The CNOS architecture has been designed with a goal of making the following available:

  • a collaboration space among both the working groups and the members of a working group, through the sharing of knowledge at all levels of granularity;
  • a knowledge repository to (a) abstract, improve and store experience derived from previous projects; and (b) disseminate it to the working groups; and
  • a process-driven workplace where project team members can exchange and share knowledge, documents, and other project artifacts.

The whole EF infrastructure is made of a project organization (PO), where the projects are organized, executed, and monitored; and a knowledge organization (KO), where the knowledge is extracted, characterized, packaged, and disseminated. These organizations are integrated by means of a knowledge portal, i.e., a role-based collaboration portal that also provides the most popular Web 2.0 collaboration features (Happ, Henkel, Röhrborn, & Wünsche, 2006): chat, wikis, forums, and personal blogs. The portal can also provide feedback for each downloaded new knowledge package in such a way that the whole community can be informed on the utility of such package.

The whole infrastructure is based on open source products that have been configured/adapted in order to implement the portal, the documentation management system, the project management system, and the workflow engine.

※ ※ ※

• **TASK OBJECTIVE**: Copy the passage on the CNOS architecture in full, word for word. The listing that comes next has no connection to the passage on the CNOS architecture.

• **DATA EXCERPT**:
※ ※ ※

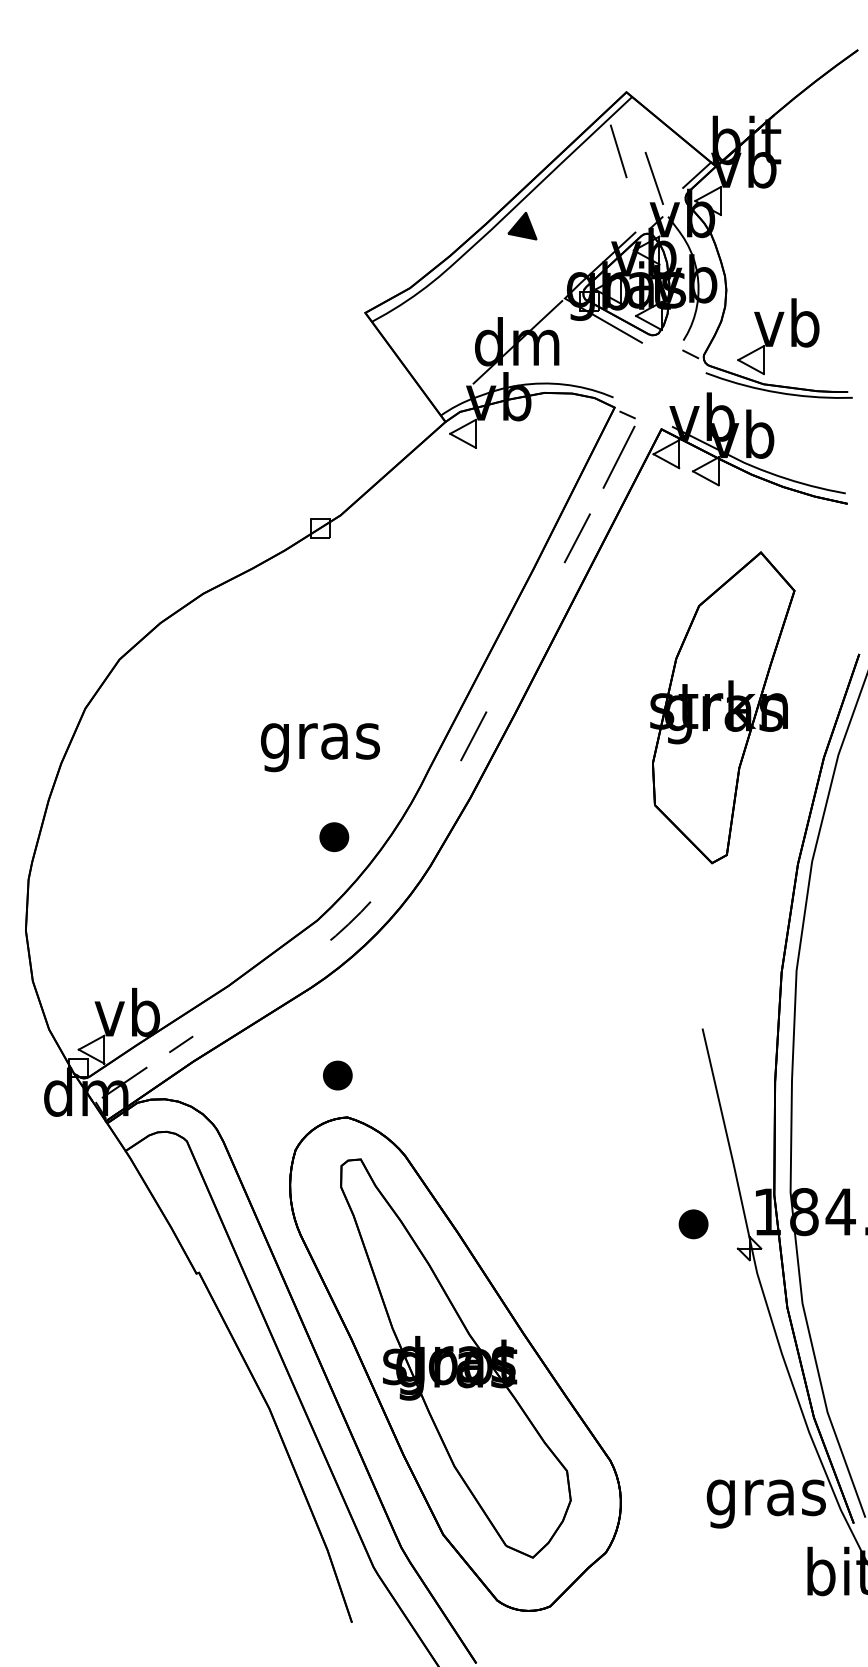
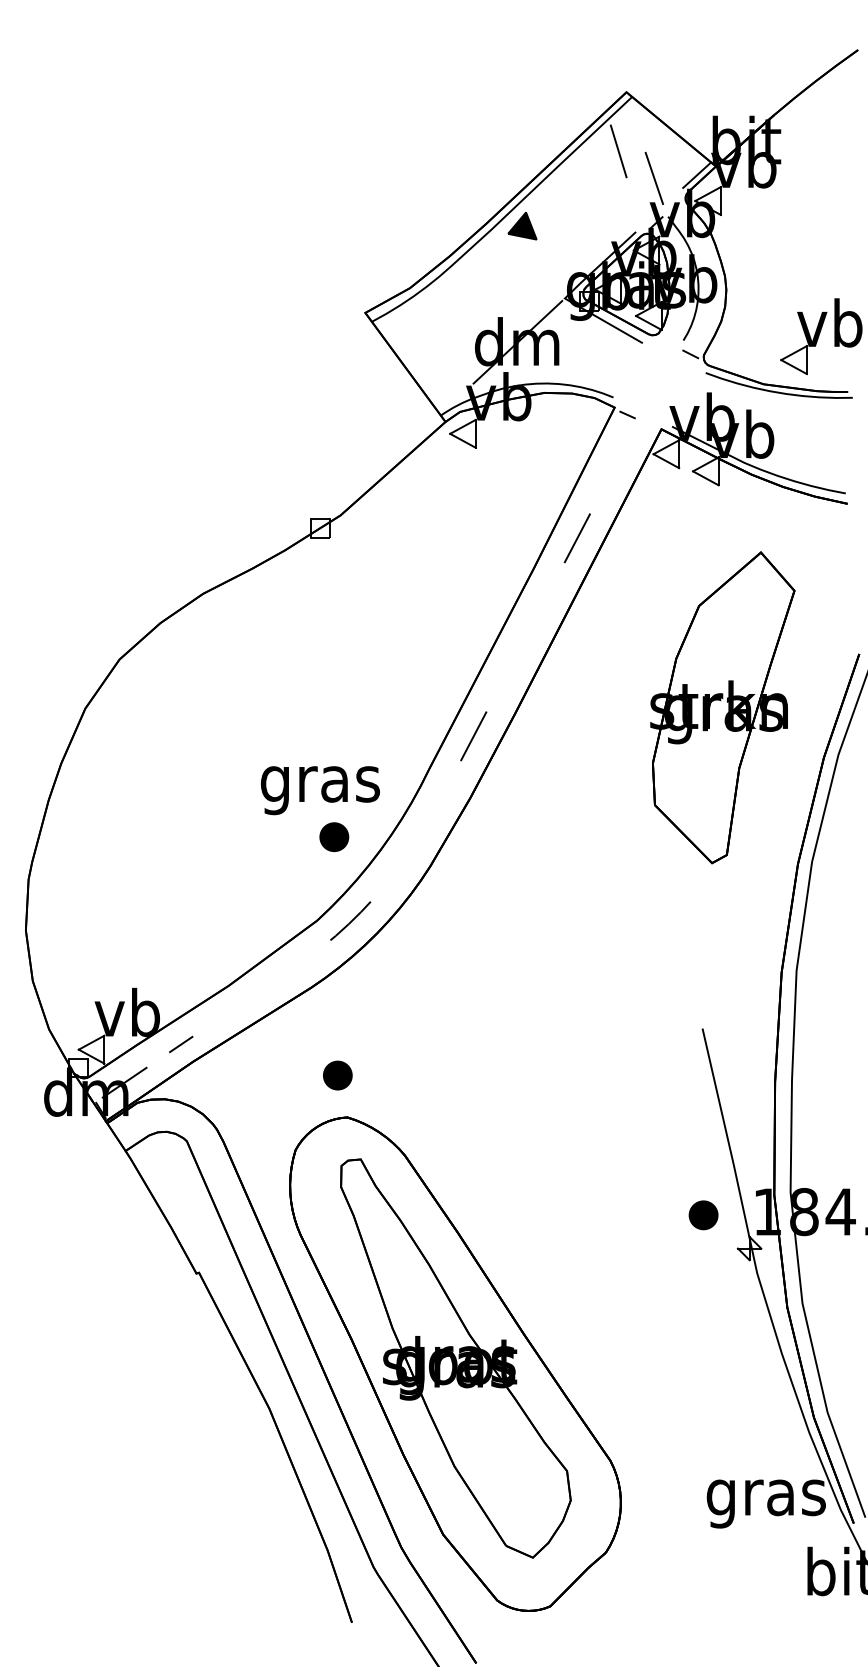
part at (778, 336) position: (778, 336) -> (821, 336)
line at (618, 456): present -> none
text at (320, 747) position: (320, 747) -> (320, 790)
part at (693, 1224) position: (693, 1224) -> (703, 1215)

※ ※ ※

• **RESPONSE TO THIS EXERCISE**:
The CNOS architecture has been designed with a goal of making the following available:

  • a collaboration space among both the working groups and the members of a working group, through the sharing of knowledge at all levels of granularity;
  • a knowledge repository to (a) abstract, improve and store experience derived from previous projects; and (b) disseminate it to the working groups; and
  • a process-driven workplace where project team members can exchange and share knowledge, documents, and other project artifacts.

The whole EF infrastructure is made of a project organization (PO), where the projects are organized, executed, and monitored; and a knowledge organization (KO), where the knowledge is extracted, characterized, packaged, and disseminated. These organizations are integrated by means of a knowledge portal, i.e., a role-based collaboration portal that also provides the most popular Web 2.0 collaboration features (Happ, Henkel, Röhrborn, & Wünsche, 2006): chat, wikis, forums, and personal blogs. The portal can also provide feedback for each downloaded new knowledge package in such a way that the whole community can be informed on the utility of such package.

The whole infrastructure is based on open source products that have been configured/adapted in order to implement the portal, the documentation management system, the project management system, and the workflow engine.